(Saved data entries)
=-=-=

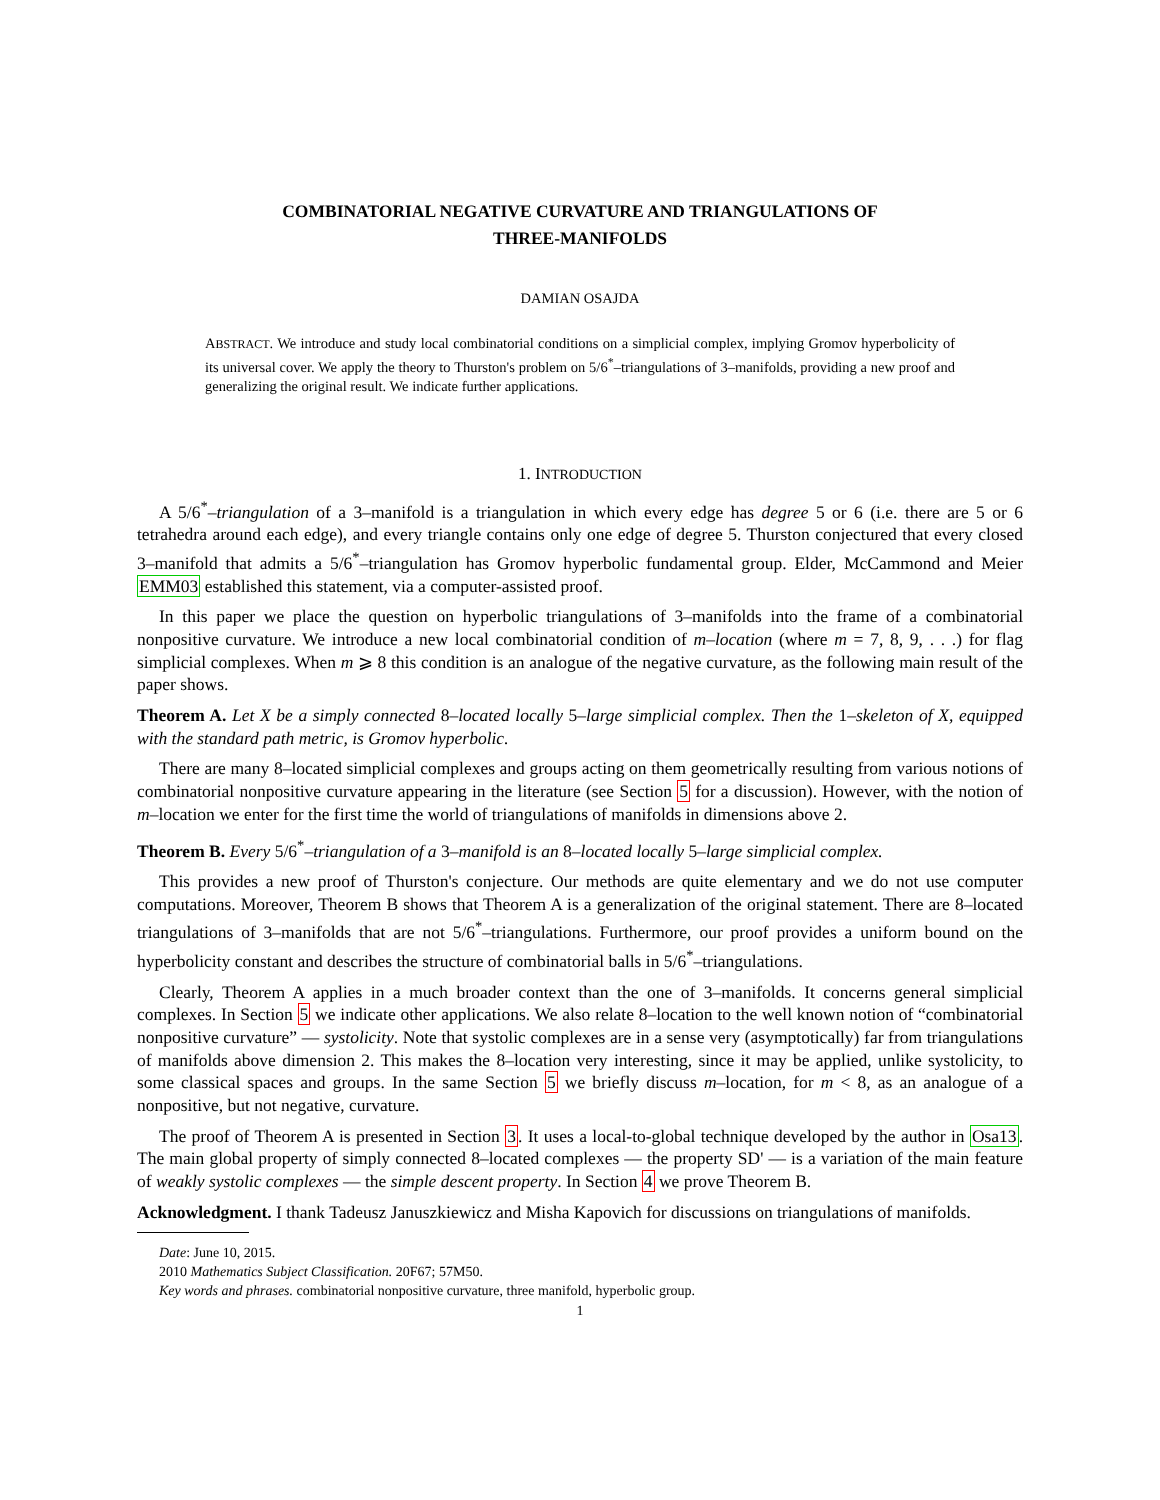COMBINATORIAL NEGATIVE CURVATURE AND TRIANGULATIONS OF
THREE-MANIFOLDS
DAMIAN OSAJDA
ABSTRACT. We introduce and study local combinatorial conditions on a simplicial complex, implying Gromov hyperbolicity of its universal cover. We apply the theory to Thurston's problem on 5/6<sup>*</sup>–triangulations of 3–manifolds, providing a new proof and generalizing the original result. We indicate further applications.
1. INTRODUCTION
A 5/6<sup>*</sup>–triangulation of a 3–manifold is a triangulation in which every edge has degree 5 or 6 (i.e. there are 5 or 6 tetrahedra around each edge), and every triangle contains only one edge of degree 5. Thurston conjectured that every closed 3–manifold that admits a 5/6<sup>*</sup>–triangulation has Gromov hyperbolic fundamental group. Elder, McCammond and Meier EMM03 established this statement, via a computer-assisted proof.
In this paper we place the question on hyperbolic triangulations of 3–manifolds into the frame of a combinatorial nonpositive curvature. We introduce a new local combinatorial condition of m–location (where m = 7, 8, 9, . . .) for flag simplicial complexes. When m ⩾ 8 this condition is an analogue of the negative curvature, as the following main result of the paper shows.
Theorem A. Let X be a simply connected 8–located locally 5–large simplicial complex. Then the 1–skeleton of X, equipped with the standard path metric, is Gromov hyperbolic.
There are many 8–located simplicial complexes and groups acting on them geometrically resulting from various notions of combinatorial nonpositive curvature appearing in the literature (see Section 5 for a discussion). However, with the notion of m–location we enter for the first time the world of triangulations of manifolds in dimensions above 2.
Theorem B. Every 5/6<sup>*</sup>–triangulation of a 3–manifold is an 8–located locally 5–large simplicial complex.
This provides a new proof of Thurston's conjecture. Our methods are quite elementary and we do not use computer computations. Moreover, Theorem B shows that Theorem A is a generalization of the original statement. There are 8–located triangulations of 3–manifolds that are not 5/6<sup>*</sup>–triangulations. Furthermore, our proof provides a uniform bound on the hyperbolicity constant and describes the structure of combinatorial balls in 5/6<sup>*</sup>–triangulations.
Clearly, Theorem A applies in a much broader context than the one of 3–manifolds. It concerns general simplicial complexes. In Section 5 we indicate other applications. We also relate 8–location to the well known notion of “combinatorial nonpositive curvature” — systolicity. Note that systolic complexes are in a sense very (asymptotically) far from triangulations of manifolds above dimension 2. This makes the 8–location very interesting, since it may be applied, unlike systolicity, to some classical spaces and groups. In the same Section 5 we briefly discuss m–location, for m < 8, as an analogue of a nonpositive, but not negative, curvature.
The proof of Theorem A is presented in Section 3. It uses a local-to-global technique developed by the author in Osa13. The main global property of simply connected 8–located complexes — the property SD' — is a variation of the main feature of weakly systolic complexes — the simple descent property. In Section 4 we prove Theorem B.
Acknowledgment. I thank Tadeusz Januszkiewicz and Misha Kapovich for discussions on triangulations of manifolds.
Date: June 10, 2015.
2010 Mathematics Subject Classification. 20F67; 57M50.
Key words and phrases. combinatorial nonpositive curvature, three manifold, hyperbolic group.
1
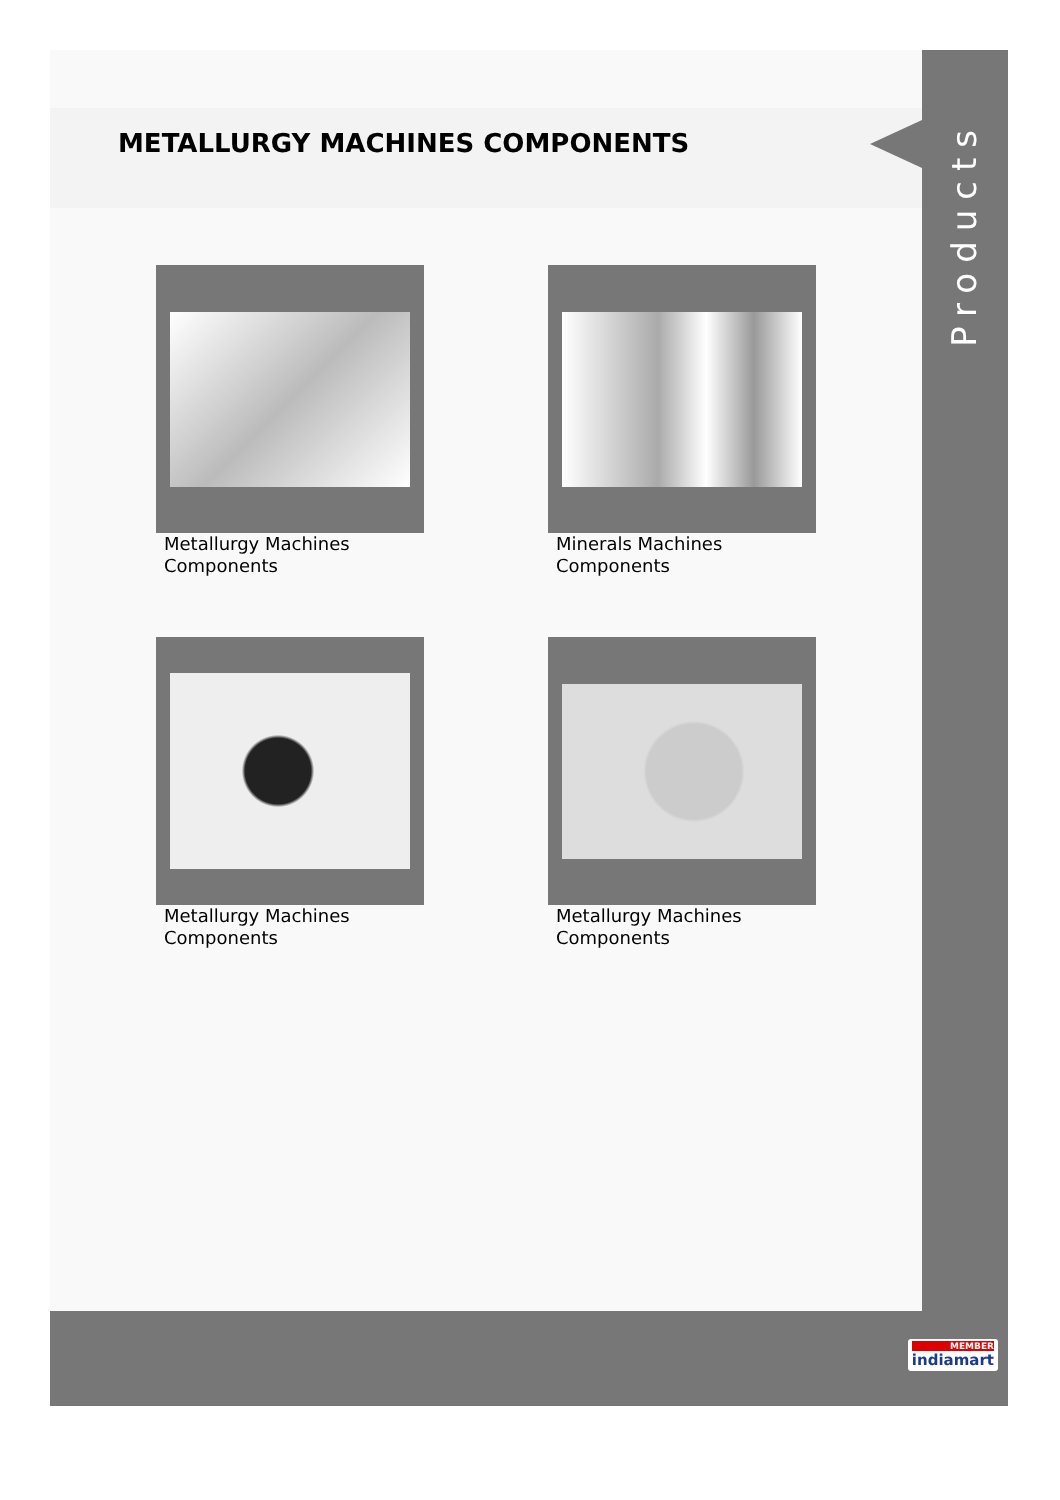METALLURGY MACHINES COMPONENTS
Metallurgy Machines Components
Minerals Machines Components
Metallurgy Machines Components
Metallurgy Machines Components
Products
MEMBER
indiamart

=-=-=

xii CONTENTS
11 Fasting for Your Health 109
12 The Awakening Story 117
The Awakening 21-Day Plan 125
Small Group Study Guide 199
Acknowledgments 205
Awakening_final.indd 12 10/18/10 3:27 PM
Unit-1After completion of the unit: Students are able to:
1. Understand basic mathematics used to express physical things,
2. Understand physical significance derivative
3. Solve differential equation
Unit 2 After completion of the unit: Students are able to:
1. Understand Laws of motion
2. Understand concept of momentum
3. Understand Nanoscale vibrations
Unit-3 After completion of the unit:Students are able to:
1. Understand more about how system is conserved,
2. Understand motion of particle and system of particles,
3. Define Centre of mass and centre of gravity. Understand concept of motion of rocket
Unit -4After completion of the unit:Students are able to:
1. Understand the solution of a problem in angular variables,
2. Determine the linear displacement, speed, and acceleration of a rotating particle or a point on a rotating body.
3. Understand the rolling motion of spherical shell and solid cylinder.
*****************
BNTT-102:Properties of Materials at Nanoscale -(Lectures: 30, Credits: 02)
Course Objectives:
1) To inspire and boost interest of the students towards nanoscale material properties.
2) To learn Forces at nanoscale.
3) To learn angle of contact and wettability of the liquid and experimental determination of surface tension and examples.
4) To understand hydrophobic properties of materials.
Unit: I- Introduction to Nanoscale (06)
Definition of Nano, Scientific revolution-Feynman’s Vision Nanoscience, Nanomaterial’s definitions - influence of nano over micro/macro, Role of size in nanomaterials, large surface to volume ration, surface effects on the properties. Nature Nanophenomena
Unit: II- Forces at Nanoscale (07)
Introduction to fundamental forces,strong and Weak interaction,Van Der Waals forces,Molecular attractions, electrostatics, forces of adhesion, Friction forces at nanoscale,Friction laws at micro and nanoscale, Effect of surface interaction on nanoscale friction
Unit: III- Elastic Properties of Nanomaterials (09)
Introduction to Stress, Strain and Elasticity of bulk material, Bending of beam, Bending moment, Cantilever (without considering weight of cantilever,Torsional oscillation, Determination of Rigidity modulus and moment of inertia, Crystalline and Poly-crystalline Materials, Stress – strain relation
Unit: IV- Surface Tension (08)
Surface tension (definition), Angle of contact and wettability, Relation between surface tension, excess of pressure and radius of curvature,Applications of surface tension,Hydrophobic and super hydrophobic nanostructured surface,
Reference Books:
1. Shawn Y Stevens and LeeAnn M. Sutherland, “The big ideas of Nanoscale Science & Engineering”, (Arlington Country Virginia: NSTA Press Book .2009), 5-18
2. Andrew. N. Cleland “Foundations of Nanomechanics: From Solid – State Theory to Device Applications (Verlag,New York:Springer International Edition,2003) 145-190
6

=-=-=

**WHAT TO DO:** Which lines of the data contain the string "locally"? Copy each of them.

**RESPONSE AREA:**
Theorem A. Let X be a simply connected 8–located locally 5–large simplicial complex. Then the 1–skeleton of X, equipped with the standard path metric, is Gromov hyperbolic.
Theorem B. Every 5/6<sup>*</sup>–triangulation of a 3–manifold is an 8–located locally 5–large simplicial complex.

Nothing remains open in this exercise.